L'importanza di coltivare il dubbio davanti agli
ogm
di MICHELE SERRA
08 ottobre 2014

L'AFFERMAZIONE "la scienza ha sempre ragione" non è
scientifica. È ideologica. Lo è tanto quanto il pregiudizio
reazionario per il quale ogni mutamento del modo di produrre,
consumare, nutrirsi, avviene nel nome di interessi inconfessabili, e
a scapito della salute della collettività umana. L'acceso dibattito
sugli ogm (vedi gli interventi su
Repubblica di
Vandana
Shiva,
Elena
Cattaneo,
Carlo
Petrini,
Umberto
Veronesi) fatica a mondarsi di queste opposte rigidità.
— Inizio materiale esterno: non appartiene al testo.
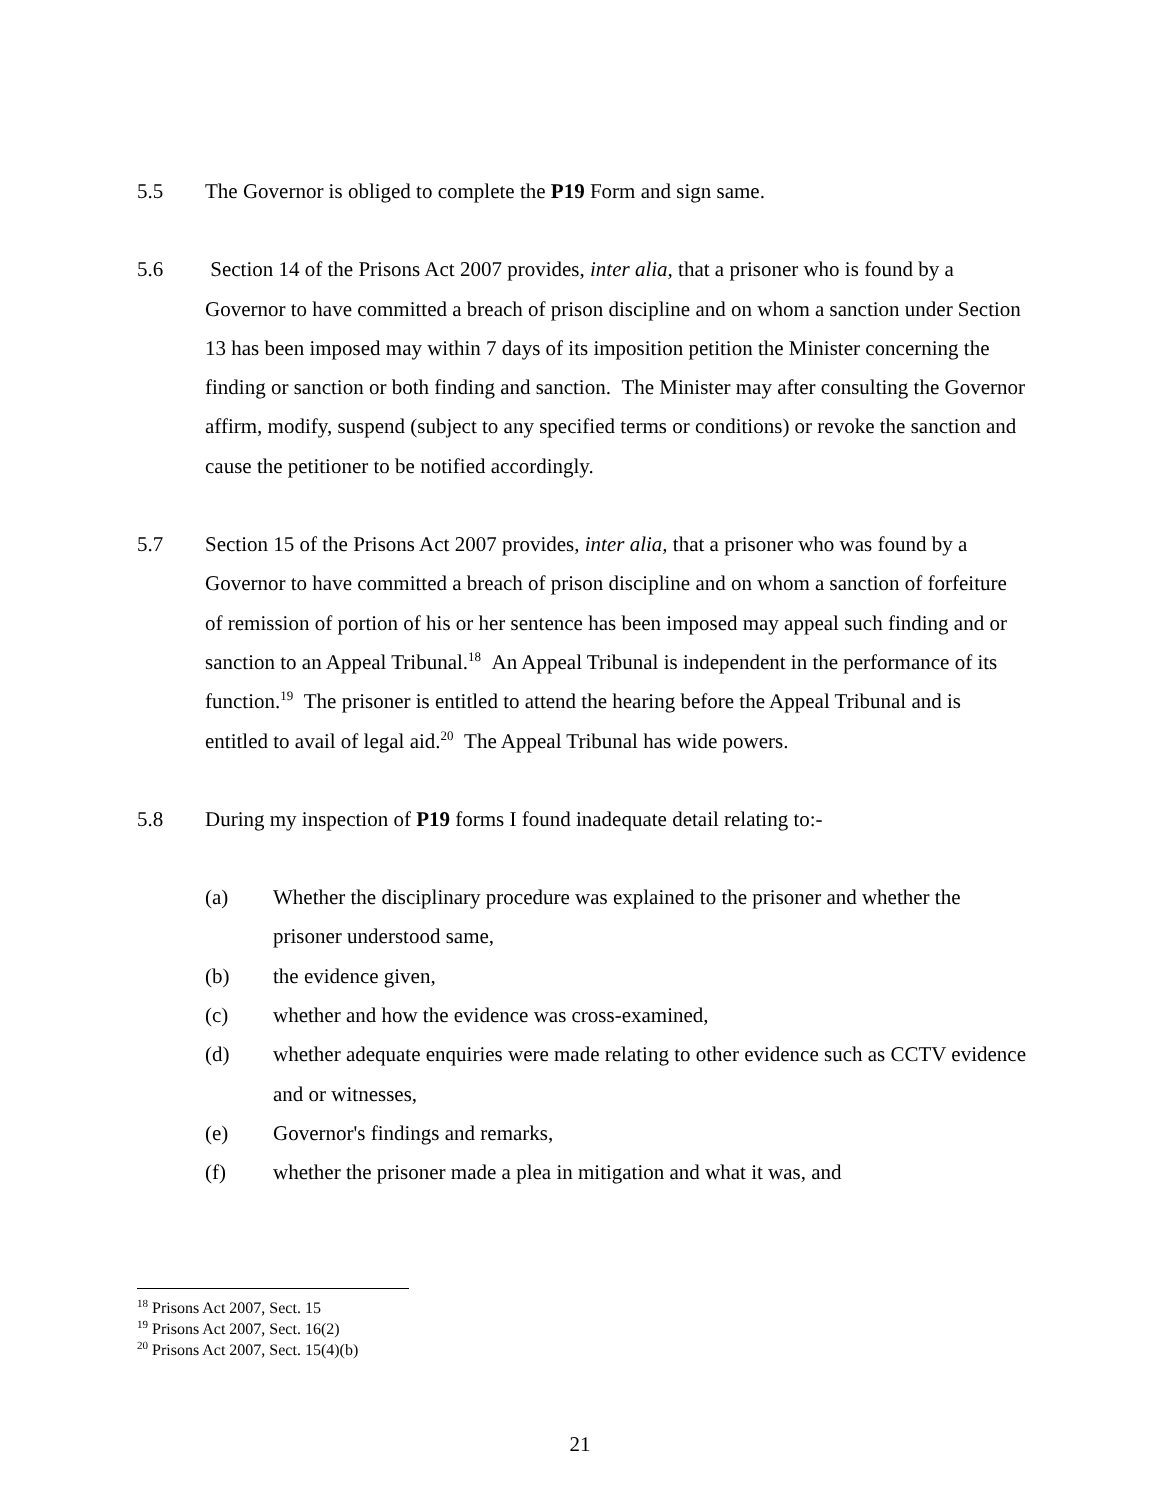5.5 The Governor is obliged to complete the P19 Form and sign same.
5.6 Section 14 of the Prisons Act 2007 provides, inter alia, that a prisoner who is found by a Governor to have committed a breach of prison discipline and on whom a sanction under Section 13 has been imposed may within 7 days of its imposition petition the Minister concerning the finding or sanction or both finding and sanction. The Minister may after consulting the Governor affirm, modify, suspend (subject to any specified terms or conditions) or revoke the sanction and cause the petitioner to be notified accordingly.
5.7 Section 15 of the Prisons Act 2007 provides, inter alia, that a prisoner who was found by a Governor to have committed a breach of prison discipline and on whom a sanction of forfeiture of remission of portion of his or her sentence has been imposed may appeal such finding and or sanction to an Appeal Tribunal.<sup>18</sup> An Appeal Tribunal is independent in the performance of its function.<sup>19</sup> The prisoner is entitled to attend the hearing before the Appeal Tribunal and is entitled to avail of legal aid.<sup>20</sup> The Appeal Tribunal has wide powers.
5.8 During my inspection of P19 forms I found inadequate detail relating to:-
(a) Whether the disciplinary procedure was explained to the prisoner and whether the prisoner understood same,
(b) the evidence given,
(c) whether and how the evidence was cross-examined,
(d) whether adequate enquiries were made relating to other evidence such as CCTV evidence and or witnesses,
(e) Governor's findings and remarks,
(f) whether the prisoner made a plea in mitigation and what it was, and
<sup>18</sup> Prisons Act 2007, Sect. 15
<sup>19</sup> Prisons Act 2007, Sect. 16(2)
<sup>20</sup> Prisons Act 2007, Sect. 15(4)(b)
21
E fa
specie che nel campo "pro", che annovera valenti
ricercatori e scienziati, pesi ancora come un macigno l'idea che il
fronte degli oppositori sia un'accolita di mestatori che, in odio al
progresso umano e alla libertà di ricerca, alimentano dicerie
malevole e speculano sulla paura e l'emotività dell'opinione
pubblica. Una volta esposte le ottime ragioni della ricerca
scientifica e della sua necessaria libertà d'azione, perché
evocare, tra i soggetti "antiscientifici" in qualche modo
assimilabili agli oppositori degli ogm, anche i fattucchieri di
Stamina? Allo stesso identico modo le frange più eccitabili del
fronte anti-ogm possono immaginare che la ricerca genetica sulle
piante sia nelle mani di squilibrati megalomani (alla dottor
Frankenstein) o di avidi mercenari.
Le forzature polemiche
fanno parte del gioco, ma non aiutano a mettere meglio a fuoco gli
argomenti. La più autorevole istituzione mondiale in tema di
agricoltura e alimentazione, la
Fao,
mette a disposizione di competenti e incompetenti (come me) una
sintesi esauriente e comprensibile delle potenziali ricadute positive
e negative delle coltivazioni ogm, con una breve analisi della loro
verificabilità.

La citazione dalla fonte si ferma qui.